TASK PROMPT
According to the SSH port forwarding page, what address must be used for the localhost of the computer where IT-Tool runs?

-- EXERCISE PASSAGE follows --

This page provides information about PortForwarding via SSH.


When talking about 'localhost', we see it as the localhost with reference to the remote host (server where we are connected to via SSH)

For the 'localhost'with reference to the computer where IT-Tool runs, we need to use '127.0.0.1'


A list of TCP and UDP port numbers per protocol can be checked via Wikipedia.

Information about Port Forwarding can also be obtained from the Ubuntu help


The following information is an extract from internet,  ssh tunnel - What is the difference between Local/Remote/Dynamic SSH tunneling? - Server Fault:

The machine, where the ssh tunnel command is typed (or Putty is started or IT-Tool runs) is called »your host«.


ForwardedPortLocal


Specifies that the given port on the local (client) host is to be forwarded to the given host and port on the remote side.

ssh -L sourcePort:forwardToHost:onPort connectToHost means: connect with ssh to connectToHost, and forward all connection attempts to the local sourcePort to port onPort on the machine called forwardToHost, which can be reached from the connectToHost machine.




We would use the following instructions in IT-Tool:


'Create a SSH connection to the server

SSHConnect("remotehost", "remotehostUsername", "remotehostPassword", 22, 50, 10)


'Create a forwarded port. 'localhost' is relative to the SSH server

'127.0.0.1 is the localhost for the computer where IT-Tool runs on.

'So the server port 3307 is now connected to the local computer port 3337

SSHStartForwardedPort("127.0.0.1", 3337, "localhost", 3307)


The port 3307 would be available for connection to a MySQL database on the localhost of the remotehost..

IT-Tool now can make a connection via server 127.0.0.1, port 3337.




ForwardedPortRemote


Specifies that the given port on the remote (server) host is to be forwarded to the given host and port on the local side.

ssh -R sourcePort:forwardToHost:onPort connectToHost means: connect with ssh to connectToHost, and forward all connection attempts to the remote sourcePort to port onPort on the machine called forwardToHost, which can be reached from your local machine.


This option is used less, but we can use it with SSHStartForwardedPort (only we have to set the optional variable AsRemote to true)



ForwardedPortDynamic


There is no example available for use with IT-Tool. It is made available, just in case.

Dynamic (option -D in SSH) is like Local but instead of forwarding to one and only one specific remotehost and port, SSH acts as a SOCKS proxy to the remotehost. 

What does a Socks proxy do? It accepts all your requests and forwards it dynamically to the remote hosts and ports, that the original program wanted it to 


If you want to tunnel your browser traffic (with Firefox for example), you do not only want to access ONE website (remotehost and port), but surf freely in the www. So you need a dynamic tunnel, a socks proxy.

On your computer (your host) you do:

ssh -D 5000 remotehost   # or the equivalent option "dynamic" with putty

Firefox traffic tunnelled

For this you can edit your Firefox configuration, so that your browser uses your socks proxy. Type in the Firefox address bar:

about:config

Now edit the following values:

network.proxy.socks             string localhost
network.proxy.socks_port        integer 5000
network.proxy.socks_remote_dns  boolean true
network.proxy.type              integer 1   (0 ist default)
media.peerconnection.enabled    boolean false (true ist default)

You can now surf in the internet without anybody at the strange place knowing what you do.

-- EXERCISE PASSAGE concluded --
-- RECORD SET follows --

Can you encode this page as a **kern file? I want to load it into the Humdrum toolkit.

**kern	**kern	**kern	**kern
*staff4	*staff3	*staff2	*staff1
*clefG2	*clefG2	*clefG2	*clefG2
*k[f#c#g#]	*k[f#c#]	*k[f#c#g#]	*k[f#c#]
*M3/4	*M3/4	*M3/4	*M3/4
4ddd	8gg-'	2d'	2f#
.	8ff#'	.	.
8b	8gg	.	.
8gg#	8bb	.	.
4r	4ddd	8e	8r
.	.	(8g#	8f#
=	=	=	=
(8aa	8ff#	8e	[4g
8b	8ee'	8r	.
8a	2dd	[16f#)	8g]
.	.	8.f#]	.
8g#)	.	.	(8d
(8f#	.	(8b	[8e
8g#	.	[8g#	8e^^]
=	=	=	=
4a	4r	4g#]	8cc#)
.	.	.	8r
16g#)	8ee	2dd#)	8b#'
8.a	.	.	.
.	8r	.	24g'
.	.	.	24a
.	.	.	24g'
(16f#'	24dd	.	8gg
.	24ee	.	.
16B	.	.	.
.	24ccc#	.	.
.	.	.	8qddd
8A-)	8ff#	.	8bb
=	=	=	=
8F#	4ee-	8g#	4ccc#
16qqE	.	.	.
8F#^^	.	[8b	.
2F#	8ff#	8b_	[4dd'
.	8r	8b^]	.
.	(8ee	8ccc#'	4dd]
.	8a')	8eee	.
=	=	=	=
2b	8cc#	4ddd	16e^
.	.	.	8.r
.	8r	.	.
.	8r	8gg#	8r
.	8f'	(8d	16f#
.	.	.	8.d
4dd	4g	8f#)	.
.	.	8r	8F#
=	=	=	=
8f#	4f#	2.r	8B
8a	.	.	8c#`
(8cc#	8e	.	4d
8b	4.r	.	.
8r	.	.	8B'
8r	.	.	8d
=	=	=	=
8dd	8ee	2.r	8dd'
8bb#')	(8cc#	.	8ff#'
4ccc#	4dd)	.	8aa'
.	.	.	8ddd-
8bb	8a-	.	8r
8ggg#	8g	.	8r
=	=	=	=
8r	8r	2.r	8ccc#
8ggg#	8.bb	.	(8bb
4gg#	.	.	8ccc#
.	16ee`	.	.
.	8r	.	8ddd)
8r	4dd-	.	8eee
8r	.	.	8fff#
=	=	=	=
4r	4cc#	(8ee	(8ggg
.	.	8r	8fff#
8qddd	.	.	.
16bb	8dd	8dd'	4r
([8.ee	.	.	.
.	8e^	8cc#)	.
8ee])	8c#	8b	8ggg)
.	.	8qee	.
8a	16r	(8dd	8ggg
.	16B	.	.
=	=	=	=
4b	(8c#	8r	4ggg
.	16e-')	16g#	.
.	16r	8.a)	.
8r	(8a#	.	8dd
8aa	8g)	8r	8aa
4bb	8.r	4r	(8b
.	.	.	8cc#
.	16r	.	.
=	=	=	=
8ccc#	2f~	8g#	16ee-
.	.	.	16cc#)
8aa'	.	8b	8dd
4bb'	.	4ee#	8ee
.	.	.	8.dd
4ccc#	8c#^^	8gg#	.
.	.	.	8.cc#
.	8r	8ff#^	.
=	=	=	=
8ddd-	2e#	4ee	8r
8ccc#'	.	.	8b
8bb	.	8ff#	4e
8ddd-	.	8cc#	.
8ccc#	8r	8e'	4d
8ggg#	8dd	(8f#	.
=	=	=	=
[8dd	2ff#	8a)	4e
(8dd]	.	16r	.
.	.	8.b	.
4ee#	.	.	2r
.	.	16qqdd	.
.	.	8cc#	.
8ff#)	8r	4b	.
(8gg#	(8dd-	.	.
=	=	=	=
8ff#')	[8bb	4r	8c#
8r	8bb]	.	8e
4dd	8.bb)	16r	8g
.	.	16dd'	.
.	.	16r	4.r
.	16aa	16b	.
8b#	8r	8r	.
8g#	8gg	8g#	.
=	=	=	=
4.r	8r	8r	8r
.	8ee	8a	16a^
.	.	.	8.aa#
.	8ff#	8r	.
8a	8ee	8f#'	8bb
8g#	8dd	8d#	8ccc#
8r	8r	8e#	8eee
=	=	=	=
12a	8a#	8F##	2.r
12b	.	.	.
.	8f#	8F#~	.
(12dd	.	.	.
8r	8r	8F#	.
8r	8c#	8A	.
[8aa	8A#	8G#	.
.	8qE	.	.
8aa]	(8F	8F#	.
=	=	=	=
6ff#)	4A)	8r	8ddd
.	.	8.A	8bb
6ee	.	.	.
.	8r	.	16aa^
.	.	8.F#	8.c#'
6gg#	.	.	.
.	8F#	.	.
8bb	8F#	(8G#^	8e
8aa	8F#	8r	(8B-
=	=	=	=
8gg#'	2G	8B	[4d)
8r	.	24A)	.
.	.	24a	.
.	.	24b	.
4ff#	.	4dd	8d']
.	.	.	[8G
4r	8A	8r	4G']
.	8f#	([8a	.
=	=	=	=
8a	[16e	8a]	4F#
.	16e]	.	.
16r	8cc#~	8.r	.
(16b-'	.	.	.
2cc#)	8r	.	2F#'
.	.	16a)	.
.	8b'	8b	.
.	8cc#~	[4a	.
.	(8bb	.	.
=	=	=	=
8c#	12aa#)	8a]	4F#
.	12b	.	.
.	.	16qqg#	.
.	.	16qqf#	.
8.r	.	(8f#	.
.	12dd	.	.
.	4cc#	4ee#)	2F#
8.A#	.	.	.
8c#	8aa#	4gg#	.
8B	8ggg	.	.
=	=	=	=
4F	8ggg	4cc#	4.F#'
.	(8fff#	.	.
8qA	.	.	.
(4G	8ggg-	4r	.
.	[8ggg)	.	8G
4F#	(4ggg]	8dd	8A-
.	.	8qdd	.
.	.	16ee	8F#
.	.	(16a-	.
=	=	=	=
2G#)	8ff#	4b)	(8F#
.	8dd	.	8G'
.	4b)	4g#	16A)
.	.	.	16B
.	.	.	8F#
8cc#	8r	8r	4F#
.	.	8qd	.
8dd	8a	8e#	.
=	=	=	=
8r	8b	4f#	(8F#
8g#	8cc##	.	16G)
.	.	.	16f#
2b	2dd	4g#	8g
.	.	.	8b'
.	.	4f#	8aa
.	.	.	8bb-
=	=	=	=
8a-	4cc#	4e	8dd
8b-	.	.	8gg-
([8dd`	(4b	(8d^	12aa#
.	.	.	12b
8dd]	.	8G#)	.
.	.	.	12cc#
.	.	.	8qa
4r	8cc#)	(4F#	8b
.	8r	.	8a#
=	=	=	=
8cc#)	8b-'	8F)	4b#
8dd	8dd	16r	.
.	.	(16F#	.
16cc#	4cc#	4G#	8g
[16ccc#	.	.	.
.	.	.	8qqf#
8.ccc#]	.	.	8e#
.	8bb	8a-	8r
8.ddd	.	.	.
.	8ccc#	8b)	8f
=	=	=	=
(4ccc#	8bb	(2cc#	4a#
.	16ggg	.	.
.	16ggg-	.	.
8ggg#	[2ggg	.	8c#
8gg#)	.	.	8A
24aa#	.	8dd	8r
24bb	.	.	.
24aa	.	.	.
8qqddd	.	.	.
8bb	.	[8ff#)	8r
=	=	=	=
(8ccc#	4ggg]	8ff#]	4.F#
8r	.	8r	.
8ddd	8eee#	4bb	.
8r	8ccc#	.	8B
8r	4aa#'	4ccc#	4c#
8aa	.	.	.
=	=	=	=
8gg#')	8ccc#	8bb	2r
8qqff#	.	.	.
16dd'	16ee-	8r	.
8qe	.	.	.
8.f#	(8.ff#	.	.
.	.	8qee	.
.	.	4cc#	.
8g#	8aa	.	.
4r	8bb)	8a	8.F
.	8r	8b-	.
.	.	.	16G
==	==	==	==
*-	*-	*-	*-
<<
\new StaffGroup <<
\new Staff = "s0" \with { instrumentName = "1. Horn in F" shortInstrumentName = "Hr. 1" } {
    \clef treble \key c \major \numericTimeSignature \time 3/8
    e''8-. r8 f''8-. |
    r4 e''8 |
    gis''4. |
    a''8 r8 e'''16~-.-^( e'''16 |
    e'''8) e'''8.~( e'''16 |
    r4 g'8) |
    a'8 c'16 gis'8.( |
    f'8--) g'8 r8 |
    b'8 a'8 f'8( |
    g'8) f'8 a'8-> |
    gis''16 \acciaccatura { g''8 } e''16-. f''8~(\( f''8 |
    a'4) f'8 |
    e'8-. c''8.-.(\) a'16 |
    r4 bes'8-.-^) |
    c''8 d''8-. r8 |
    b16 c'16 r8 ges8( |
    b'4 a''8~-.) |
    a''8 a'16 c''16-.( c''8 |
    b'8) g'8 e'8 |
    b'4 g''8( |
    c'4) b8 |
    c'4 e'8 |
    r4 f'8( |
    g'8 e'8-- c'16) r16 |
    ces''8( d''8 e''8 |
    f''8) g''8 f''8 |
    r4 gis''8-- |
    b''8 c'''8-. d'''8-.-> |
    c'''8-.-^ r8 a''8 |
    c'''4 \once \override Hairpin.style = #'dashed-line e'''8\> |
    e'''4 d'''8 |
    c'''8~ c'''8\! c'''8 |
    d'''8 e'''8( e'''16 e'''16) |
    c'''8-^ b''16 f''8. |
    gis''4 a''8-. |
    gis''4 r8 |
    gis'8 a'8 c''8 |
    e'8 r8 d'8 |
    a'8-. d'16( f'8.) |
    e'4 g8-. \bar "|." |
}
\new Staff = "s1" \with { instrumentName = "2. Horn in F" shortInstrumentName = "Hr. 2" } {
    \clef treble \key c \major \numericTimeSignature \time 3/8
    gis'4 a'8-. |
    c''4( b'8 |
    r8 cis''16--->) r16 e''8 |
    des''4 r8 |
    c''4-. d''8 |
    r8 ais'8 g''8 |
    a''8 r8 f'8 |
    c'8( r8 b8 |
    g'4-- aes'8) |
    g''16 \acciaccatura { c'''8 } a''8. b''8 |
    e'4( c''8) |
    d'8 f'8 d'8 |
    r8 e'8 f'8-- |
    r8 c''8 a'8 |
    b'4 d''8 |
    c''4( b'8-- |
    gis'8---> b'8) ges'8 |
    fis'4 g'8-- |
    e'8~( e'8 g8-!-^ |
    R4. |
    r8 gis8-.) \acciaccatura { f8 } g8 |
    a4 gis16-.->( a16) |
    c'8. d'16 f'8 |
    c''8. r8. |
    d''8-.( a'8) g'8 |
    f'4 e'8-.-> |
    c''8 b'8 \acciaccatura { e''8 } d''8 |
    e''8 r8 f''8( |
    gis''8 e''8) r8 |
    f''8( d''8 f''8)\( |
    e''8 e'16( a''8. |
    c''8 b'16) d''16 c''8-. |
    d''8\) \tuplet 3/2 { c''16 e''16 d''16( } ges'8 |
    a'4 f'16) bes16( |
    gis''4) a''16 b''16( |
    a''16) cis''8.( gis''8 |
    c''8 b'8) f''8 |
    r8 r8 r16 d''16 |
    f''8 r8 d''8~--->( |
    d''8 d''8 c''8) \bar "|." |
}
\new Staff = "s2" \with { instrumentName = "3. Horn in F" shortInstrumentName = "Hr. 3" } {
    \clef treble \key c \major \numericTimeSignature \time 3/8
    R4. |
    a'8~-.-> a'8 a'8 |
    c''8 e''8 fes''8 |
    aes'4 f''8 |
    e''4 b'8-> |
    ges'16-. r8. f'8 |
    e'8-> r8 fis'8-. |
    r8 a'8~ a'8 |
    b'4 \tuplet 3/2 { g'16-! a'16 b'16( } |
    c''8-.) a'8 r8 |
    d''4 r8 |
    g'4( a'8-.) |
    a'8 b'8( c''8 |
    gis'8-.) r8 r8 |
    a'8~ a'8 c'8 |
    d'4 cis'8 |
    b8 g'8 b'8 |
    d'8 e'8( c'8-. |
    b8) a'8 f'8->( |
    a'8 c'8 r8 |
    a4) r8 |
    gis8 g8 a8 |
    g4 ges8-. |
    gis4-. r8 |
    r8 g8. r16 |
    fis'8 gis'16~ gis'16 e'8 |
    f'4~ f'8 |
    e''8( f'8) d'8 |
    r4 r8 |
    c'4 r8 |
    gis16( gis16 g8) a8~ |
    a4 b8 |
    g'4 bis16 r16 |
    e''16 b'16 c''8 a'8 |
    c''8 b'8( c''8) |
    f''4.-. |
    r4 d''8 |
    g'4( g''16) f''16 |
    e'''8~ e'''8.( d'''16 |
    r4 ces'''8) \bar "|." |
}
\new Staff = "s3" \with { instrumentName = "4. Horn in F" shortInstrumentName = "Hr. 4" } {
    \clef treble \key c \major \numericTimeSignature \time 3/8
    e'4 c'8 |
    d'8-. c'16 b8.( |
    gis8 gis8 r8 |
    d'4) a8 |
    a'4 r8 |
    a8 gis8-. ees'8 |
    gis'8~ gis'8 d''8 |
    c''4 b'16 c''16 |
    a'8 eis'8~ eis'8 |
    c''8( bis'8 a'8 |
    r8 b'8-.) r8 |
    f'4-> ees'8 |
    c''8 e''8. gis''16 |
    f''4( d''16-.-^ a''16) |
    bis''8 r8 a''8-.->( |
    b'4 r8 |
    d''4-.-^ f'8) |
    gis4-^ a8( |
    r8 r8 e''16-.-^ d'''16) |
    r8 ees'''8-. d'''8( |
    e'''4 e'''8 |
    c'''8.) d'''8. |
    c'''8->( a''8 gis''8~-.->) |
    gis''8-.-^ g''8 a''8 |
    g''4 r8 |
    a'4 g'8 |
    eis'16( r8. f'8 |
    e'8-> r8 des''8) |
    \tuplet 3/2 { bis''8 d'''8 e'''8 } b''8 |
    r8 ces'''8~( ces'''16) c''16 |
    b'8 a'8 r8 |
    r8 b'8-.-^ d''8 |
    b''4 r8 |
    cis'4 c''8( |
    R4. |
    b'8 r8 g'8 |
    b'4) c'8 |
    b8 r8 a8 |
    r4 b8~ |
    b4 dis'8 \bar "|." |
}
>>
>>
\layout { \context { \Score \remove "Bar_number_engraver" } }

-- RECORD SET concluded --

SOLUTION FOR THIS EXERCISE
127.0.0.1